Director: | Philip Leacock |
Screenplay: | David Kidd |
Starring: | Doug McClure |
Narrated: | Charles Aidman |
Music: | David Rose |
Country: | United States |
Language: | English |
Producer: | Harve Bennett Harry Tatelman |
Editor: | Robert F. Shugrue Gene Palmer |
Cinematography: | Jack A. Marta |
Runtime: | 74 min. |
Company: | Universal Pictures |
The Birdmen, also known as Escape of the Birdmen and Colditz: Escape of the Birdmen, is a 1971 television film directed by Philip Leacock and starring Doug McClure and René Auberjonois. It was a fictionalized account based on a proposed scheme for prisoners of war to escape from Colditz Castle by a clandestinely constructed glider christened the Colditz Cock. The film appeared on the ABC Movie of the Week on September 18, 1971.[1] The film was shot at Universal Studios Hollywood and released theatrically in several countries.

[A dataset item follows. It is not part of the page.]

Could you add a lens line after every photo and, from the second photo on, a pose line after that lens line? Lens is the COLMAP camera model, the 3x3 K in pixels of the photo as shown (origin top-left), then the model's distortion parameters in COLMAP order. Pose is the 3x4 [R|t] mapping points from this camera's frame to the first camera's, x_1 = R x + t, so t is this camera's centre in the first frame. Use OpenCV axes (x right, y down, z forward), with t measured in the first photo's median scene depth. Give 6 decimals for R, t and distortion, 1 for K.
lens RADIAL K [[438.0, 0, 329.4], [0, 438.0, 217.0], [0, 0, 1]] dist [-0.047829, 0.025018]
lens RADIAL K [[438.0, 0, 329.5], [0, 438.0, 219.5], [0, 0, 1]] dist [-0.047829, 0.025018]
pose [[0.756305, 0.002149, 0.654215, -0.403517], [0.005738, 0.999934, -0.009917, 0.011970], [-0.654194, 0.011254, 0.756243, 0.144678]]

O.S.S. agent Major Cook is to extract Halden Brevik, a Norwegian scientist with knowledge about the atomic bomb, from occupied Europe. The Germans capture them and believe their cover story: Allied air force POW escapees. They are sent to the "escape-proof" Beckstadt Castle. Cook plots escape, while keeping the scientist's true identity from the Germans and the other POWs.

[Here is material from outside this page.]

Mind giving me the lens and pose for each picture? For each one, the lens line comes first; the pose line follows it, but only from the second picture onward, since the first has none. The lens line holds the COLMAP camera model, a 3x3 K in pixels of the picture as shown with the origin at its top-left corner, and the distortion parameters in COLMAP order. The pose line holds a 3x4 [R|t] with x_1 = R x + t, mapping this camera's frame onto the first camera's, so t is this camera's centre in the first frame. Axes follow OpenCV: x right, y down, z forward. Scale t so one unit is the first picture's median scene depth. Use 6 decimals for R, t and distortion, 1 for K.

Cook comes up with an escape plan to fly out of the castle to nearby Switzerland. A two seater glider is secretly built in an attic. The Germans close in, Cook has to reveal Brevik's true identity and importance to the other prisoners in order that Brevik be one of the escapees. The other P.O.W.'s suspect Cook of lying to them, but fortunately one of them turns out to be a commando who had been captured (and also blinded) during the failed attempt to extract Brevik from Norway; he confirms Brevik's identity. Cook gets injured and cannot fly the glider, so he gives up his seat to Colonel Crawford, his strongest doubter, who hitherto he has had a strained relationship. The prisoners knock out a wall and, with Crawford piloting, successfully launch the glider.